*Task*: What is needed is a word-for-word copy of the listing below, without pictures.
BEGIN Recorded information
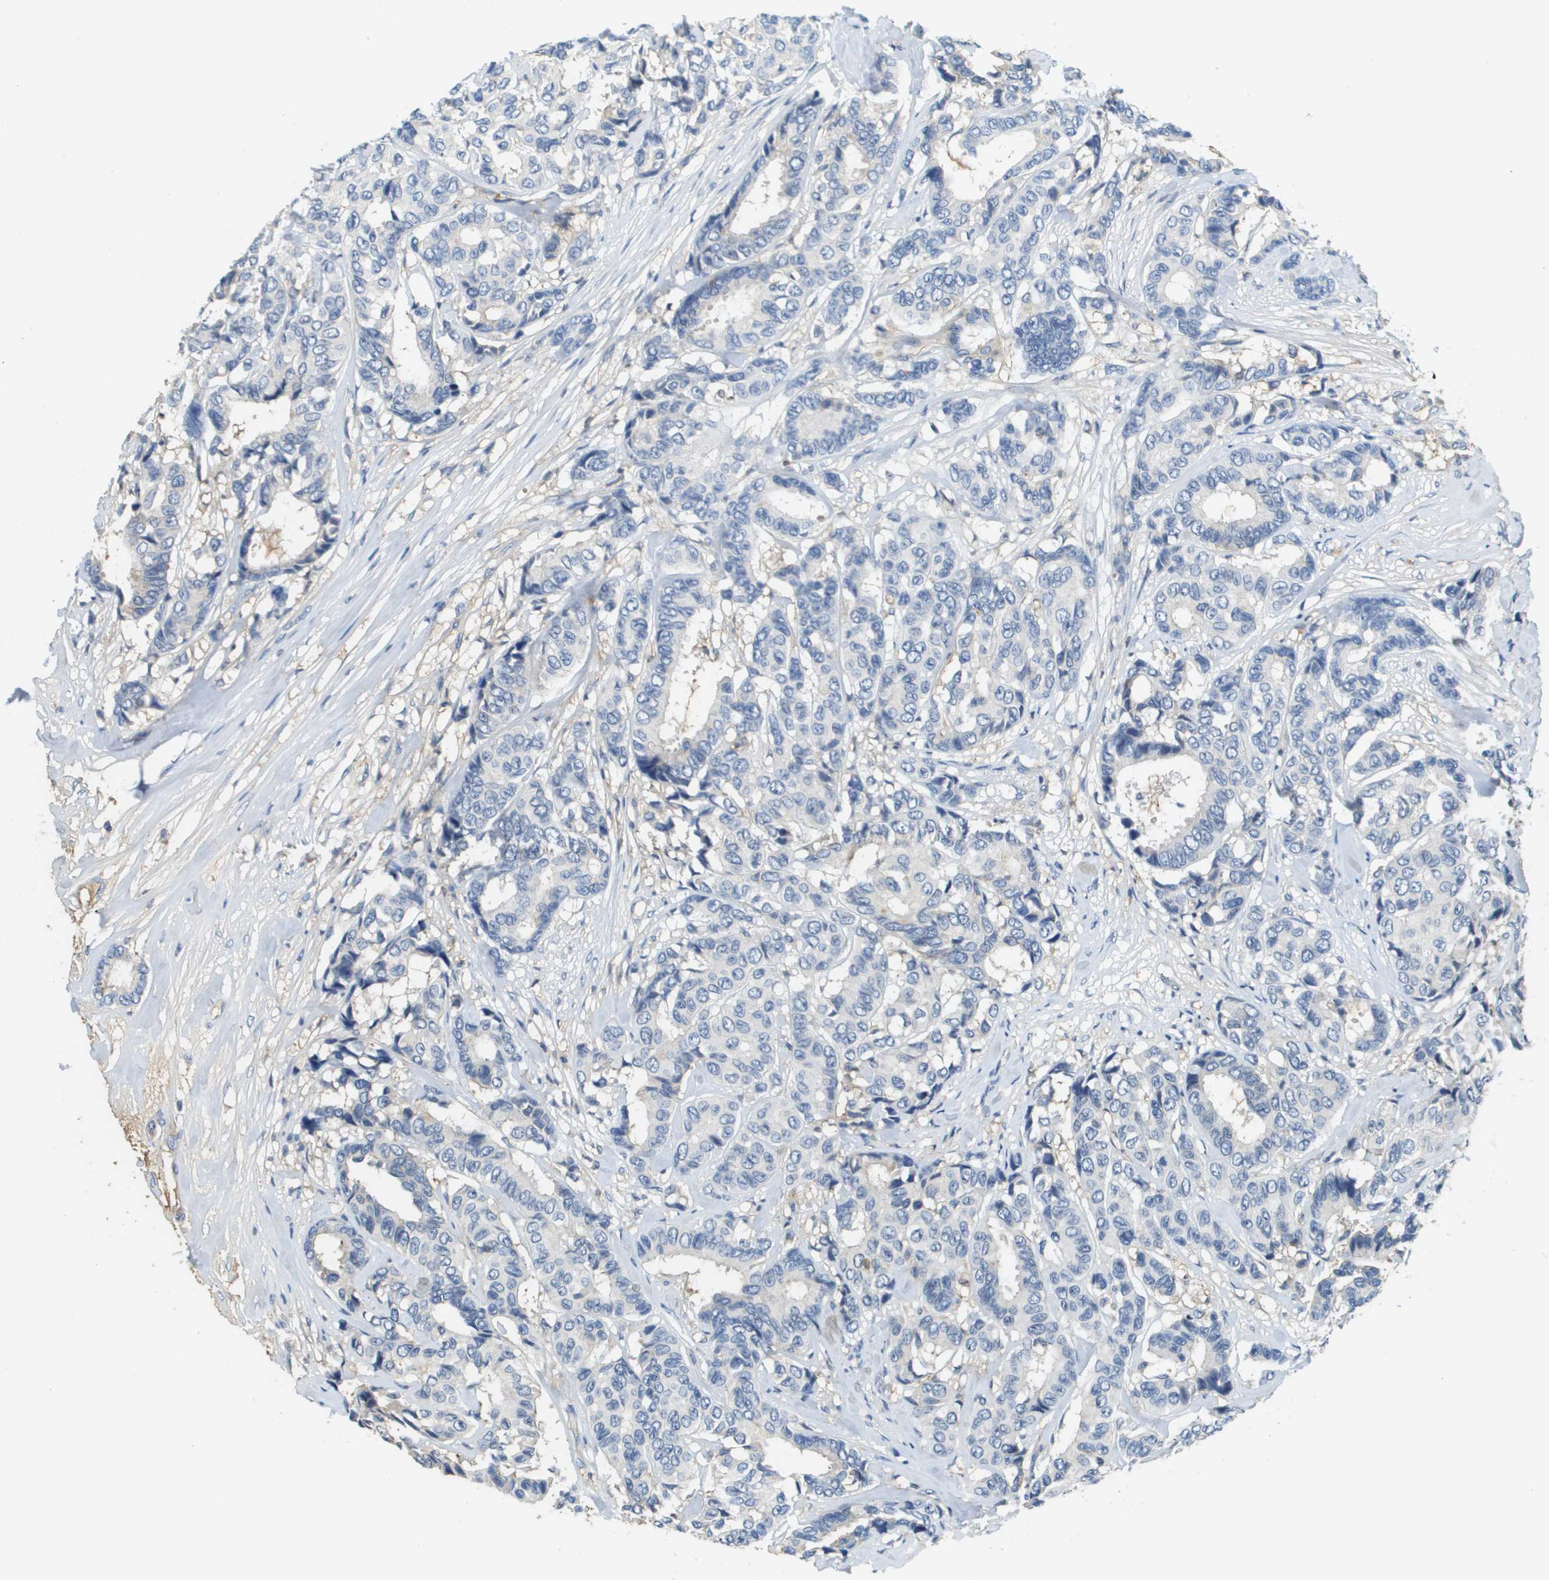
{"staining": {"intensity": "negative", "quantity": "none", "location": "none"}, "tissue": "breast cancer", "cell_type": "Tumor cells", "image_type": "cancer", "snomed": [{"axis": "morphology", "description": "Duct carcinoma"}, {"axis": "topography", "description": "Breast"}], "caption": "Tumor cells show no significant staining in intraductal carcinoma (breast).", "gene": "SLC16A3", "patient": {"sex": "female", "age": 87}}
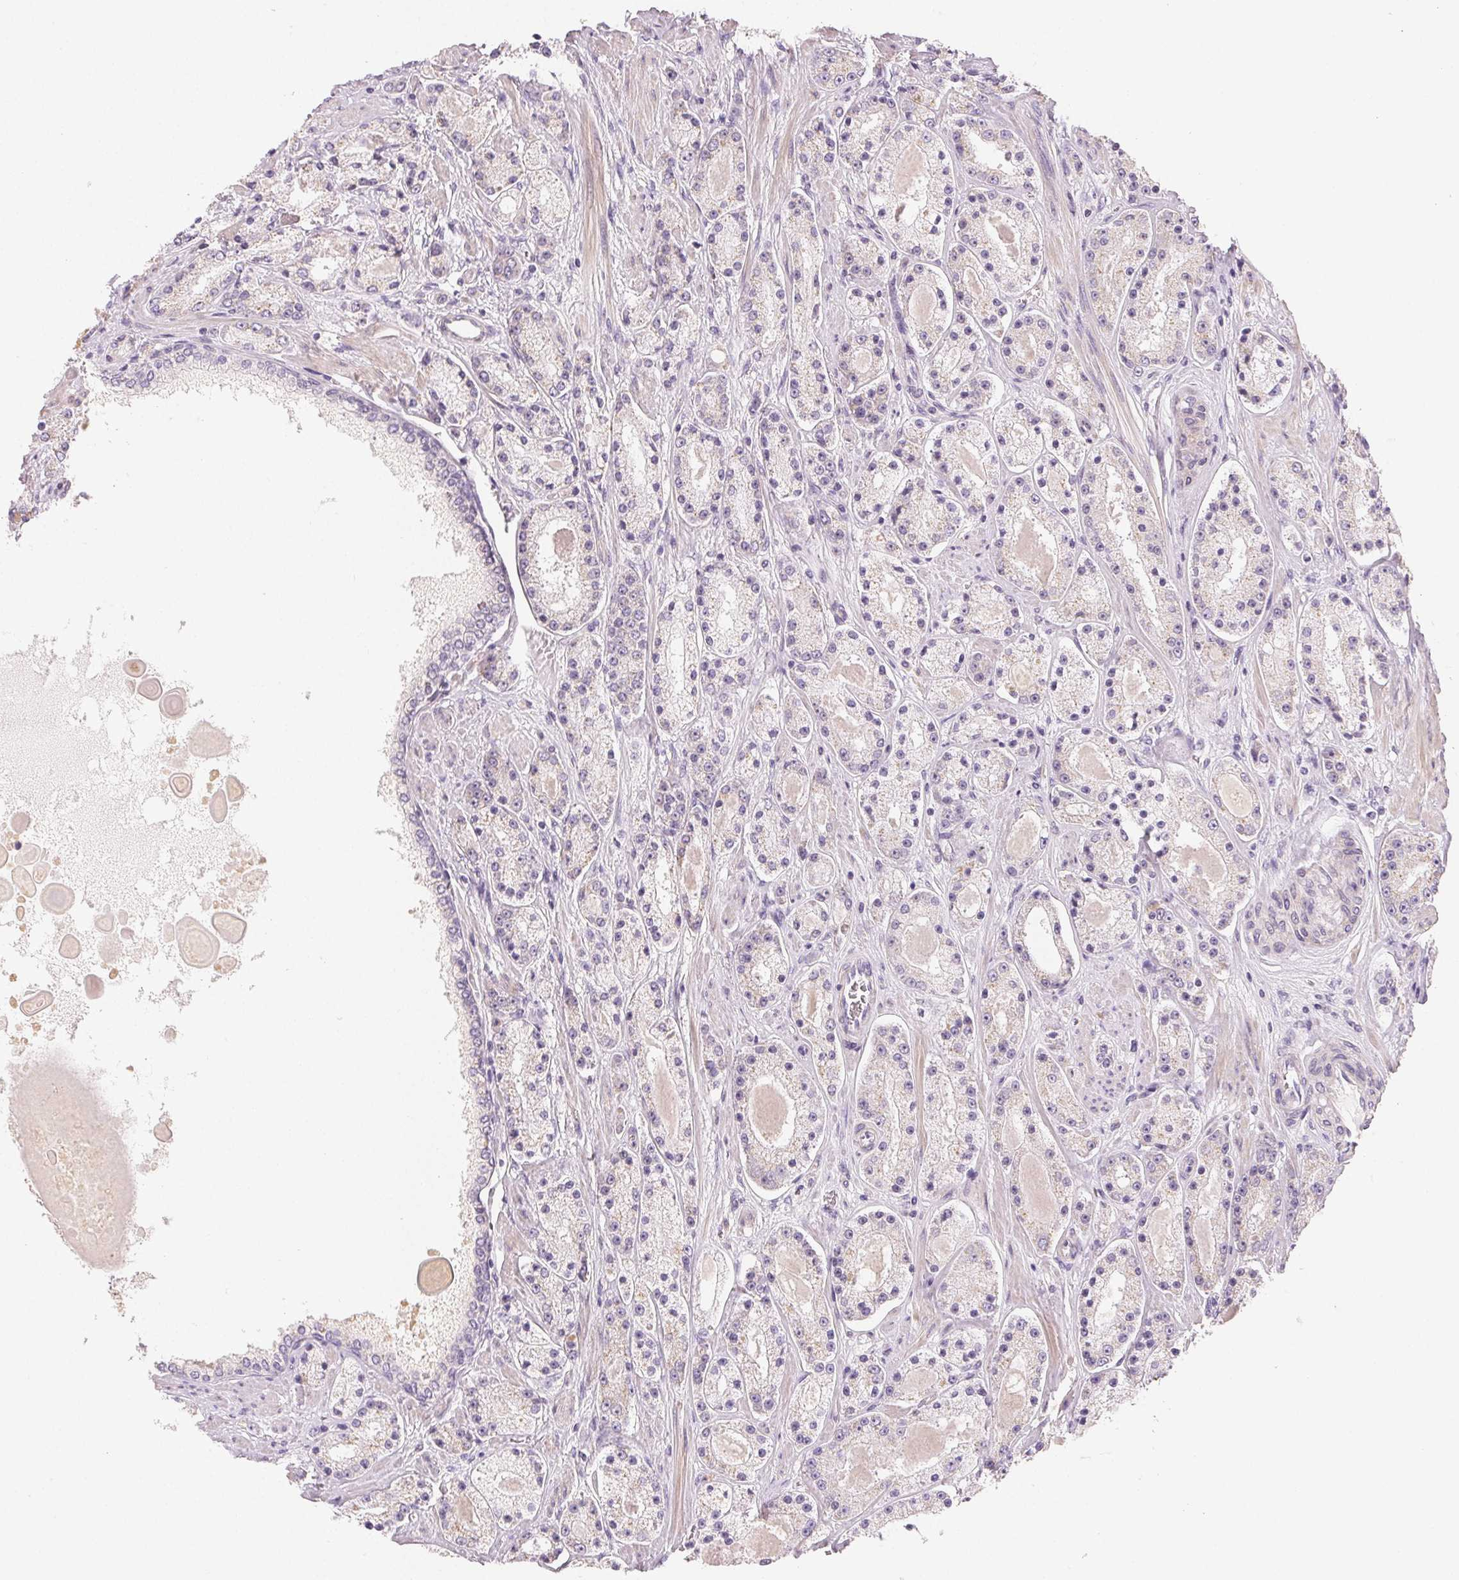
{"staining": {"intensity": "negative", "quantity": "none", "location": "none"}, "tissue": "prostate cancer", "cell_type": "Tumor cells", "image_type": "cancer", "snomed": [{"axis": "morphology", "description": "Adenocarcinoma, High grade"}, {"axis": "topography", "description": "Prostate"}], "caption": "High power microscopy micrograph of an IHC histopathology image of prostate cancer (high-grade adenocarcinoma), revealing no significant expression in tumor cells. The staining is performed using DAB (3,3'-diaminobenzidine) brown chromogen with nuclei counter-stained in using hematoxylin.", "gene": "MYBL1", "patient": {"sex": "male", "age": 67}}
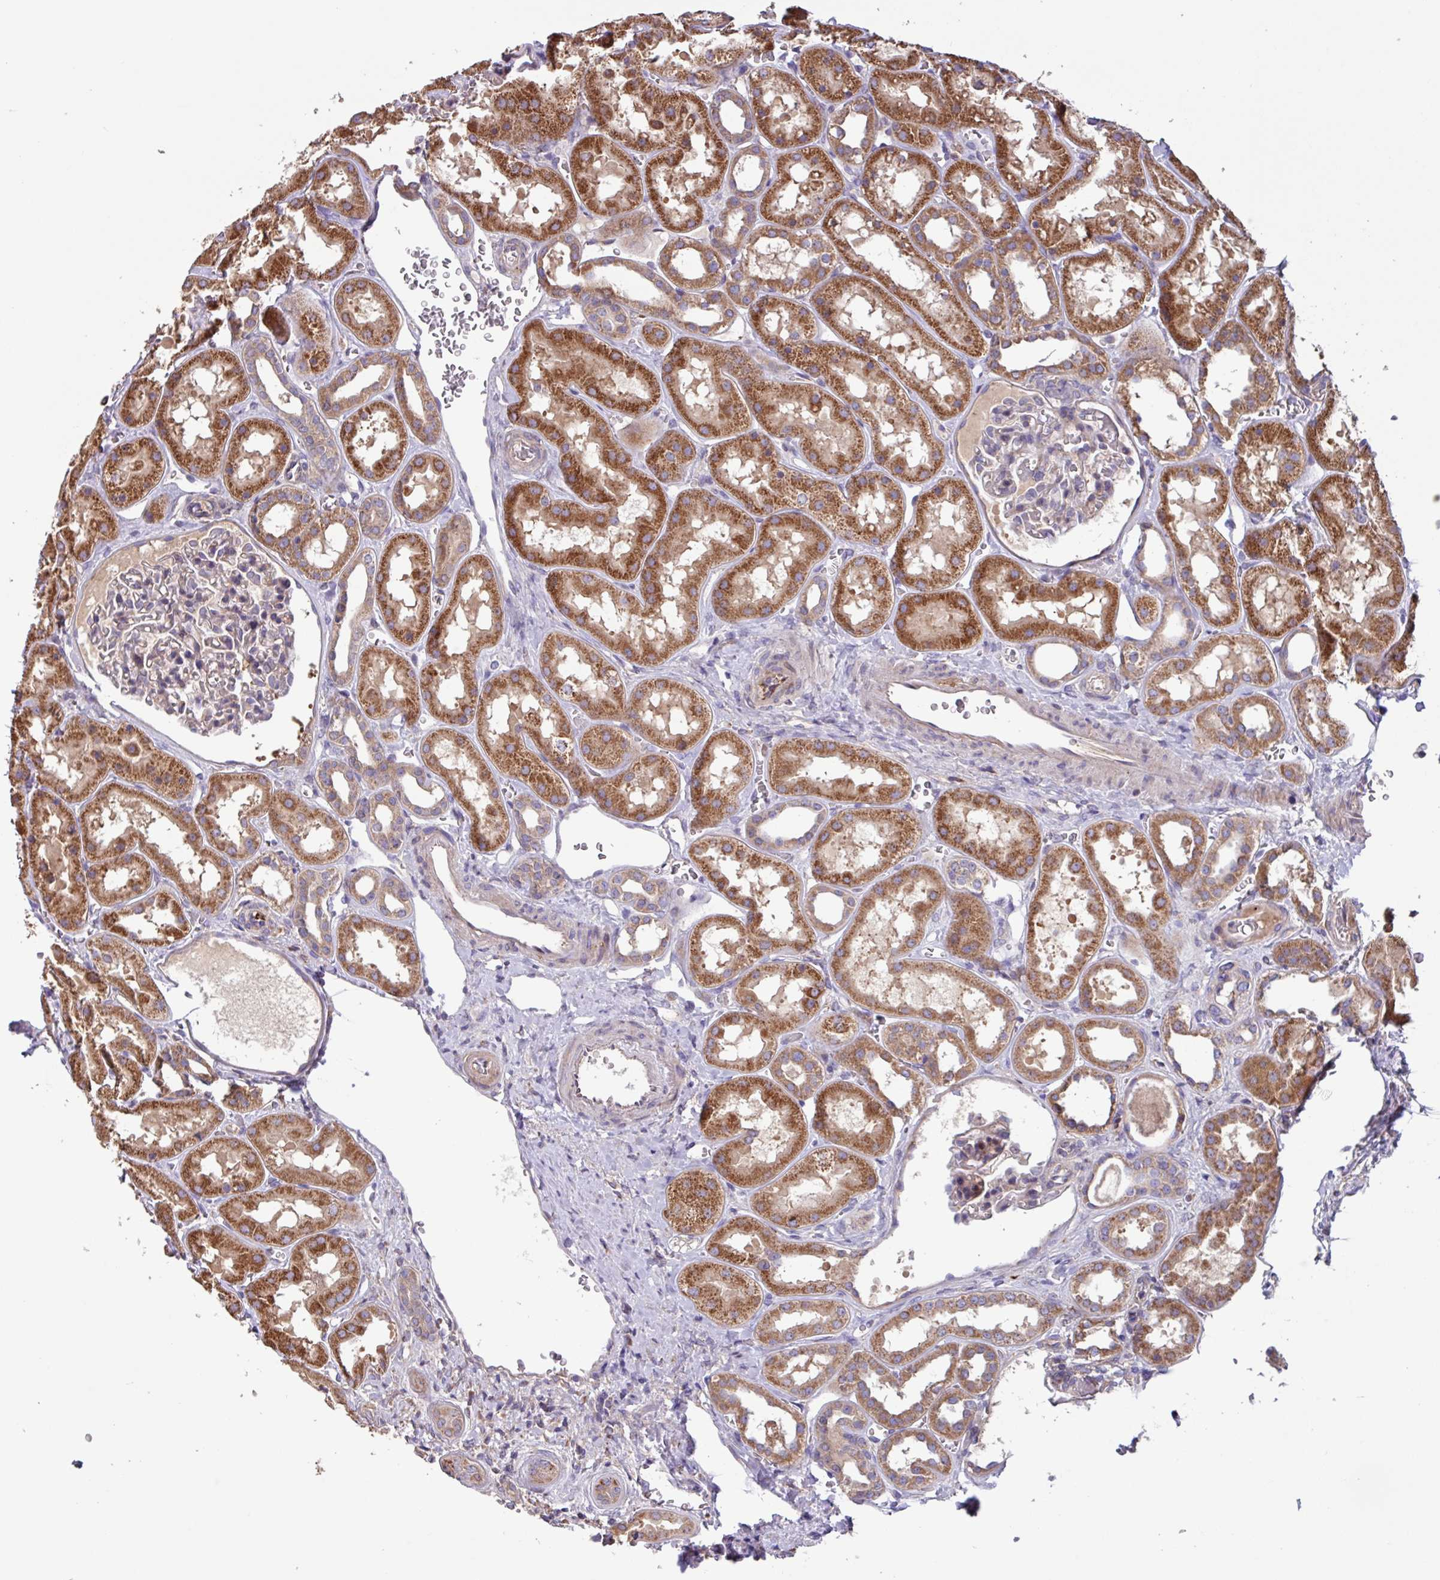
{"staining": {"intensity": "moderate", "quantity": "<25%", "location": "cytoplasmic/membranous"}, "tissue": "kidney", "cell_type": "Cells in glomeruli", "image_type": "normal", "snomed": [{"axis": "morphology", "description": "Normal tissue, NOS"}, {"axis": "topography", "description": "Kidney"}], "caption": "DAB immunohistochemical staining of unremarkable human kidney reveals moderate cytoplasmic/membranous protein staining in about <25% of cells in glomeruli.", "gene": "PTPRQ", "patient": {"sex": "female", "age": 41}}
END Recorded information
*Result of this task*:
{"staining": {"intensity": "negative", "quantity": "none", "location": "none"}, "tissue": "breast cancer", "cell_type": "Tumor cells", "image_type": "cancer", "snomed": [{"axis": "morphology", "description": "Duct carcinoma"}, {"axis": "topography", "description": "Breast"}], "caption": "Tumor cells show no significant staining in intraductal carcinoma (breast).", "gene": "SLC16A3", "patient": {"sex": "female", "age": 87}}
{"staining": {"intensity": "negative", "quantity": "none", "location": "none"}, "tissue": "prostate cancer", "cell_type": "Tumor cells", "image_type": "cancer", "snomed": [{"axis": "morphology", "description": "Adenocarcinoma, High grade"}, {"axis": "topography", "description": "Prostate"}], "caption": "High power microscopy micrograph of an IHC histopathology image of prostate cancer (high-grade adenocarcinoma), revealing no significant expression in tumor cells. The staining is performed using DAB (3,3'-diaminobenzidine) brown chromogen with nuclei counter-stained in using hematoxylin.", "gene": "MYBL1", "patient": {"sex": "male", "age": 67}}
{"staining": {"intensity": "moderate", "quantity": "<25%", "location": "cytoplasmic/membranous"}, "tissue": "kidney", "cell_type": "Cells in glomeruli", "image_type": "normal", "snomed": [{"axis": "morphology", "description": "Normal tissue, NOS"}, {"axis": "topography", "description": "Kidney"}], "caption": "DAB immunohistochemical staining of unremarkable human kidney reveals moderate cytoplasmic/membranous protein staining in about <25% of cells in glomeruli.", "gene": "PTPRQ", "patient": {"sex": "female", "age": 41}}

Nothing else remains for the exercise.